# Cle Wifi USB



## maaanu (19 Décembre 2005)

Bonjour à tous,
Voilà, j'ai un iBook 12" (sous Tiger) et je cherche à acheter une cle usb wifi.
Les cartes Airport sont trop cheres pour moi (j'ai vu des cles PC à 30¤) et les enfermer sous l'iBook me semble pas très bon pour capter le signal...

J'ai pas réussi à trouver d'infos claires sur quelles clés marchent sous OsX (ou pas...)
Donc je me tourne vers vous.
Quelqu'un connait un (ou des modèles) qui fonctionnent bien?

Merci d'avance 

Manu.


----------



## chandler_jf (19 Décembre 2005)

maaanu a dit:
			
		

> les enfermer sous l'iBook me semble pas très bon pour capter le signal...



   

Bref ... Il date de quand ton iBook ... ??


----------



## Phobos028 (19 Décembre 2005)

Salut, 
il y a pas mal de sujets à ce sujet D)
http://forums.macg.co/vbulletin/showthread.php?t=121909


----------



## maaanu (19 Décembre 2005)

chandler_jf a dit:
			
		

> Bref ... Il date de quand ton iBook ... ??

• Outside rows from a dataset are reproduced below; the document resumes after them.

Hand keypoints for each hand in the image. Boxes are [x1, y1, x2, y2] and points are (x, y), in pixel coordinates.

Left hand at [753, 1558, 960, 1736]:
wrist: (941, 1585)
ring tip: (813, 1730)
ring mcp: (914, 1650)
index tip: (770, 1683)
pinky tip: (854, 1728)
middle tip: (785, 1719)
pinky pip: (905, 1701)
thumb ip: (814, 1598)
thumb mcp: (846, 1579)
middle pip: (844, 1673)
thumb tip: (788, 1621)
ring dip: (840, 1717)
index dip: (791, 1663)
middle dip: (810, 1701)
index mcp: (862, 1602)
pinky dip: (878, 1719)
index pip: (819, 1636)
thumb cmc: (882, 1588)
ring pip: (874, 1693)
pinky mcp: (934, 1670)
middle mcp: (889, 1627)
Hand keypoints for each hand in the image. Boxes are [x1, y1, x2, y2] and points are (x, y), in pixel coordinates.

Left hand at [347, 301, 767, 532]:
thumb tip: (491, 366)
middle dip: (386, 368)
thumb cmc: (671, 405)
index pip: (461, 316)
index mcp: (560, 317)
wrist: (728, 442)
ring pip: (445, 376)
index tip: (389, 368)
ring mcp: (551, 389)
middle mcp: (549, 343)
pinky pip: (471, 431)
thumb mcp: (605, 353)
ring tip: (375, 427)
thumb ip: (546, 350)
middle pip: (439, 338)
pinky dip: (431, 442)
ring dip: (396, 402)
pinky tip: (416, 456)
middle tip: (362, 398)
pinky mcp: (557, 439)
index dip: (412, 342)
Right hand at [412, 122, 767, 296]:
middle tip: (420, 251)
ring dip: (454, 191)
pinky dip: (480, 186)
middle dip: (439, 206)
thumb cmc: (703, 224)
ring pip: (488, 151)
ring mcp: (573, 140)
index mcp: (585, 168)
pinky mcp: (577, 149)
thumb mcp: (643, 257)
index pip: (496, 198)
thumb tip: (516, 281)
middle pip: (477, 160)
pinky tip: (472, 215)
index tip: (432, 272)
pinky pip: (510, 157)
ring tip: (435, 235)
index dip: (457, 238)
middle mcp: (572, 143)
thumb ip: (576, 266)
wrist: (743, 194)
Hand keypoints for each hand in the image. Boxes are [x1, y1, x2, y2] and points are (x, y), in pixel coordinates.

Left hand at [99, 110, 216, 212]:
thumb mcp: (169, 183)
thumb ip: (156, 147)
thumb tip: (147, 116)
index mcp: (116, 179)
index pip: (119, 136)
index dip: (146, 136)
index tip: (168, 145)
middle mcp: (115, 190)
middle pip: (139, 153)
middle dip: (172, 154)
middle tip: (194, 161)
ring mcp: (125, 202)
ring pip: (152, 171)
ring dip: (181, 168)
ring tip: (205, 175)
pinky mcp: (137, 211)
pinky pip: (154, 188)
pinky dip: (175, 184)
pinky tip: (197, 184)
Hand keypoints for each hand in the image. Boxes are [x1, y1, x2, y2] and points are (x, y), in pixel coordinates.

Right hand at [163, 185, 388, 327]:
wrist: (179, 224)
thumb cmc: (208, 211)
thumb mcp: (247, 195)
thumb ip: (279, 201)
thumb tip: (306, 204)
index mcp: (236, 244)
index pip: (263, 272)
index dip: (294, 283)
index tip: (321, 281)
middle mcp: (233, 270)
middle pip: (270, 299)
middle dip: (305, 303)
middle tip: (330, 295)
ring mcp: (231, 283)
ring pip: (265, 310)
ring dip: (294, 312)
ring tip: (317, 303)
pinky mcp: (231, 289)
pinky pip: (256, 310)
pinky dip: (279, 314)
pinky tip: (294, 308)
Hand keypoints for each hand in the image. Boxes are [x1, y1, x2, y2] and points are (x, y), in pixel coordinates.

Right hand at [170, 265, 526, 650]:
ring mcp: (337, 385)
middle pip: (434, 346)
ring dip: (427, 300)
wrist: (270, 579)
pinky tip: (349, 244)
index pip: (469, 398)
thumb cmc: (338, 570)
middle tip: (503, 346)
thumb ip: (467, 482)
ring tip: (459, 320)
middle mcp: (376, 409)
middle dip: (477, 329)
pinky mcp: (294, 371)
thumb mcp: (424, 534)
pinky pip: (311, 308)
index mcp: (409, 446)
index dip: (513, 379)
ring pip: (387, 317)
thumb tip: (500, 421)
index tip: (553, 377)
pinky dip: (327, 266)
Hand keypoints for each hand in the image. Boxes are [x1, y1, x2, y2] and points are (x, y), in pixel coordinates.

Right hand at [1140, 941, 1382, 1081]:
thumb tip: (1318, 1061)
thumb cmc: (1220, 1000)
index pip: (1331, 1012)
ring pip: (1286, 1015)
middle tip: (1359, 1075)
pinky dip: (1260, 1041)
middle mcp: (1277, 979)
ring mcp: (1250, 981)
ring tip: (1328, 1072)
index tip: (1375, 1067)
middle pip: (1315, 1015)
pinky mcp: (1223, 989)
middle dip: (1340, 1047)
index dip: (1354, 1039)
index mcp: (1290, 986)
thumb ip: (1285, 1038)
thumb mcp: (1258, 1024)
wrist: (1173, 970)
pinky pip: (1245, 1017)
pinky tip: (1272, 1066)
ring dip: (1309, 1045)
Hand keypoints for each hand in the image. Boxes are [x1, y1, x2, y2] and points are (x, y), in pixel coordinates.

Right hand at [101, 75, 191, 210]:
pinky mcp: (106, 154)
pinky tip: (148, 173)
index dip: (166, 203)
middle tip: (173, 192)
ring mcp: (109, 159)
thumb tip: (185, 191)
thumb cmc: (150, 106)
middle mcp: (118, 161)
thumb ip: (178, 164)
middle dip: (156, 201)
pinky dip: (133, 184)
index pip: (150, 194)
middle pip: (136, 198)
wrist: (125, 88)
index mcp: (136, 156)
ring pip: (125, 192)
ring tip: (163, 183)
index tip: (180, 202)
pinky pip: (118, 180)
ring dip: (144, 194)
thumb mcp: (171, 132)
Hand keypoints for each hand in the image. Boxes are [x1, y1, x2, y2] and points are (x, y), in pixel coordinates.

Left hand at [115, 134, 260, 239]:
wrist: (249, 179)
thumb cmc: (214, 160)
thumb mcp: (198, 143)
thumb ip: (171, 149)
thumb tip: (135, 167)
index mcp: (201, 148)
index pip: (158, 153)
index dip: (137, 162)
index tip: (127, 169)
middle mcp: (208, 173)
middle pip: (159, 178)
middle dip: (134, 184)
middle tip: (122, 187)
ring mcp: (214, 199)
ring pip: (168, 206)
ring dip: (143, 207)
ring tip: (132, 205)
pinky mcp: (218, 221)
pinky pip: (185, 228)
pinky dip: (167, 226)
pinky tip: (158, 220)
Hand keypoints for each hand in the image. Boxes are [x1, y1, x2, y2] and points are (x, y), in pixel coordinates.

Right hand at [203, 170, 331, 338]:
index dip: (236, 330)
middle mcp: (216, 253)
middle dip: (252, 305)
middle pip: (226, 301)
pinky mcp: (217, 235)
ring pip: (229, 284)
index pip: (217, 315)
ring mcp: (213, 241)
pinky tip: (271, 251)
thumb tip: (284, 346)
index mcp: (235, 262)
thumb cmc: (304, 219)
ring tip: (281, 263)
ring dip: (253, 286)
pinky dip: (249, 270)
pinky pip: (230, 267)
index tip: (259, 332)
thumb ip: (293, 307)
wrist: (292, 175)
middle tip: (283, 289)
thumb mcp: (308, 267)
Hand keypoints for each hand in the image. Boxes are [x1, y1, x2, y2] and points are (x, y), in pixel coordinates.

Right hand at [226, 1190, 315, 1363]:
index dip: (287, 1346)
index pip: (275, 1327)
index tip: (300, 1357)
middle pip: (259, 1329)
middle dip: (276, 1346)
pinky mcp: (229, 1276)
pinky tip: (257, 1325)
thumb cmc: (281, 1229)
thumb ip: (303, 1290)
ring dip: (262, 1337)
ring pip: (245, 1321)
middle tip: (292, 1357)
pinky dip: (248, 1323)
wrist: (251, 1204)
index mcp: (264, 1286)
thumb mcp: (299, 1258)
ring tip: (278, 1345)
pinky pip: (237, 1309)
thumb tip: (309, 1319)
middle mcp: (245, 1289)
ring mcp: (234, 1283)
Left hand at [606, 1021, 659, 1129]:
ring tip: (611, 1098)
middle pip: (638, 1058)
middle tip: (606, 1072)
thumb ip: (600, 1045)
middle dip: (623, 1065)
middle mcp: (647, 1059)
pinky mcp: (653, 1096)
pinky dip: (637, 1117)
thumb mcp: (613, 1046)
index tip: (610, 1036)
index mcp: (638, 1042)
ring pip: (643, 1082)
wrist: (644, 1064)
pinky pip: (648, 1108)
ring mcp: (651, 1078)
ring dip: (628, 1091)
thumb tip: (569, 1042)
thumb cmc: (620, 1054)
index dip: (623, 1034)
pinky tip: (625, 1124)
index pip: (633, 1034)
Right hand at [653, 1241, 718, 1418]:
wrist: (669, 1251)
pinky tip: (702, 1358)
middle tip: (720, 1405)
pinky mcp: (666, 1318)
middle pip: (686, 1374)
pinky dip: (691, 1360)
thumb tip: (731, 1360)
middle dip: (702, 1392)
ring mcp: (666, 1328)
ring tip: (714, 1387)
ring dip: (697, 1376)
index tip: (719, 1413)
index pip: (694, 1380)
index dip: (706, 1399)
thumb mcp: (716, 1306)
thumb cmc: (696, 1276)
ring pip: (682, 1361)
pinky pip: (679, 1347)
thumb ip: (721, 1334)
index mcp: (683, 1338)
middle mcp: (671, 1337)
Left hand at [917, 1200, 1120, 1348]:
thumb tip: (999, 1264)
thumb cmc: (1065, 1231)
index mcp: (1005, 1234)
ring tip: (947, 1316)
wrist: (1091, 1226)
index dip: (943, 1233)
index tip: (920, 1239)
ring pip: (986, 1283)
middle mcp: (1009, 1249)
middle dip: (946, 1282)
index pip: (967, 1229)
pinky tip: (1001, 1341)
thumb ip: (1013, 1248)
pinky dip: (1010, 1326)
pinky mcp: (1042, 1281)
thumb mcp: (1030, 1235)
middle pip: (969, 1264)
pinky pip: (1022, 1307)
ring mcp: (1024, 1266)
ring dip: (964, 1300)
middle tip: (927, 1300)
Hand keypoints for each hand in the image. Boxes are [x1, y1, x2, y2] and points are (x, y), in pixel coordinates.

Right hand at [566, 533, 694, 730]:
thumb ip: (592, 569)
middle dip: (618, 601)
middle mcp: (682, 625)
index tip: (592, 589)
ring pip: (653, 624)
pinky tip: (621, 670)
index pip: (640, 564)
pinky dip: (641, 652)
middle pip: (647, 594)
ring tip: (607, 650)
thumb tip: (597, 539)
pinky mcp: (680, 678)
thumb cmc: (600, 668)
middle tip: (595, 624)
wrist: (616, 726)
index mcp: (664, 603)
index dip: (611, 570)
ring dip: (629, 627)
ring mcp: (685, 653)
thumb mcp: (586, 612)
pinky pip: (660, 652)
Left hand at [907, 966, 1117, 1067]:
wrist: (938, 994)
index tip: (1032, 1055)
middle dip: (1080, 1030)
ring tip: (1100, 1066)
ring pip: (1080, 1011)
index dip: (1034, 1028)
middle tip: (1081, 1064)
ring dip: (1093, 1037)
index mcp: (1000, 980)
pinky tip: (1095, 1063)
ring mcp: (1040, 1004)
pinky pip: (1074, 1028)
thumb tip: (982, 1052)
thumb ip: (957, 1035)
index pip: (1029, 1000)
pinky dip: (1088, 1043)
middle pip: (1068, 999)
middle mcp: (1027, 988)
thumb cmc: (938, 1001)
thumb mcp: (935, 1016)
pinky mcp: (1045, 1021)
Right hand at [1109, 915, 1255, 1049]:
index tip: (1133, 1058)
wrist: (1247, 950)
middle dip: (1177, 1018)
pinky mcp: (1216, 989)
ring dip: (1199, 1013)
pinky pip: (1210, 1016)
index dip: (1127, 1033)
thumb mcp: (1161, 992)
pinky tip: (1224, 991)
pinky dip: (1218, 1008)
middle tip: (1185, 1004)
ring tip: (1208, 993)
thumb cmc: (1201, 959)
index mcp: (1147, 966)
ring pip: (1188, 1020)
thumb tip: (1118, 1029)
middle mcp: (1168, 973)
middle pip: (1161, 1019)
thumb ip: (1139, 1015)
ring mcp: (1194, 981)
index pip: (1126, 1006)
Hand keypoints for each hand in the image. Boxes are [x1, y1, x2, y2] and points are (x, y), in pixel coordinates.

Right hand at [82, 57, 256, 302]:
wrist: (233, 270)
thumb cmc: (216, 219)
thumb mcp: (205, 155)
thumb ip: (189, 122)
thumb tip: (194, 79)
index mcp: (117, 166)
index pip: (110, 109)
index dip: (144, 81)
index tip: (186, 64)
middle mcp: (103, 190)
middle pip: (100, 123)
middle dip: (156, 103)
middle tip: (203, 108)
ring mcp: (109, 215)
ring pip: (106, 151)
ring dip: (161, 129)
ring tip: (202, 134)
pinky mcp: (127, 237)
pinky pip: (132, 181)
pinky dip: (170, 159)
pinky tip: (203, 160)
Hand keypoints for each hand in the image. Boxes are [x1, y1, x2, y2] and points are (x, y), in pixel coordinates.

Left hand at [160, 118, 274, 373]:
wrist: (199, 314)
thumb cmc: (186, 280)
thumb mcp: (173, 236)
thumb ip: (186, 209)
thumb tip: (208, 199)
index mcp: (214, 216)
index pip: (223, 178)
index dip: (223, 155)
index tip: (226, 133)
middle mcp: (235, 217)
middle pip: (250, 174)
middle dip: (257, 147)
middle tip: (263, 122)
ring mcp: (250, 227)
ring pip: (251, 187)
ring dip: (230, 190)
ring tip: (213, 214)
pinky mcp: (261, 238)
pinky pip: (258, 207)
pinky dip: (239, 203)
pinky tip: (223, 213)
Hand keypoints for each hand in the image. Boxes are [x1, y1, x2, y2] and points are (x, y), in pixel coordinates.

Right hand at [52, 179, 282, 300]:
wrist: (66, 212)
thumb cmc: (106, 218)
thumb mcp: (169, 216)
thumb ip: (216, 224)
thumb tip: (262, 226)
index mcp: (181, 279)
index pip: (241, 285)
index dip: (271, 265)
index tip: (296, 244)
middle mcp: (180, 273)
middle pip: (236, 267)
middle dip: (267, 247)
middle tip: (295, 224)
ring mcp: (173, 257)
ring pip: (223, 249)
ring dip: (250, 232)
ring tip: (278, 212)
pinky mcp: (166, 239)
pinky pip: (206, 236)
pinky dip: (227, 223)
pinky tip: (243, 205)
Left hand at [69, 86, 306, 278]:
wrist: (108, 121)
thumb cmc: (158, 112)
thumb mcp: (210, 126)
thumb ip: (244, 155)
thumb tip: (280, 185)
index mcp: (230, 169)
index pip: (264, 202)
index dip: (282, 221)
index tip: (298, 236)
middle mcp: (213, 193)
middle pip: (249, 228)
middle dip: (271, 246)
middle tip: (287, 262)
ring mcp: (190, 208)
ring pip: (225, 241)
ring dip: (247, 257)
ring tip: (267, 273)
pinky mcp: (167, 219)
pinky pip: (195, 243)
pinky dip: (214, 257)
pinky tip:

 Je sais pas trop... C'est un iBook 800Mhz.
Je parlais d'une carte PCMCIA, il me semble qu'il n'y a pas sur les 12" de baie pour les insérer. Il faut démonter une "plaque" en dessous (en tout cas c'est la cas sur le mien).



			
				Phobos028 a dit:
			
		

> Salut,
> il y a pas mal de sujets à ce sujet D)
> http://forums.macg.co/vbulletin/showthread.php?t=121909


 Je vais voir de ce pas...
J'avais pas trouvé ce sujet... Je dois taper les mauvais mots clés...
Par contre ils ne donnent qu'un modèle...
Vous en connaissez d'autres?


----------



## gibet_b (19 Décembre 2005)

maaanu a dit:
			
		

> Bonjour à tous,
> Voilà, j'ai un iBook 12" (sous Tiger) et je cherche à acheter une cle usb wifi.
> Les cartes Airport sont trop cheres pour moi (j'ai vu des cles PC à 30¤) et les enfermer sous l'iBook me semble pas très bon pour capter le signal...
> 
> ...



Chez MacWay, il y a ce modèle qui est compatible Mac OS X et qui n'est pas très cher.


----------



## Phobos028 (19 Décembre 2005)

C'est le même chipset que pour la clé que j'avais proposé, la wl-167g


----------



## maaanu (19 Décembre 2005)

Phobos028 a dit:
			
		

> C'est le même chipset que pour la clé que j'avais proposé, la wl-167g


Mince j'avais même pas fais gaffe que c'était toi...  
L'Asus à l'air pas mal. Et moin chère que l'autre en plus.


----------



## Benaissa (27 Février 2009)

Bonjour à tous,

J'ai une question : Est-ce qu'il faut Airport pour la clé USB Wifi ?

Merci bien.


----------



## monsieur_main (28 Février 2009)

bhein airport c'est le wifi chez apple, si t'as déjà l'airport sur ton mac, la clé usb te sera inutile.


----------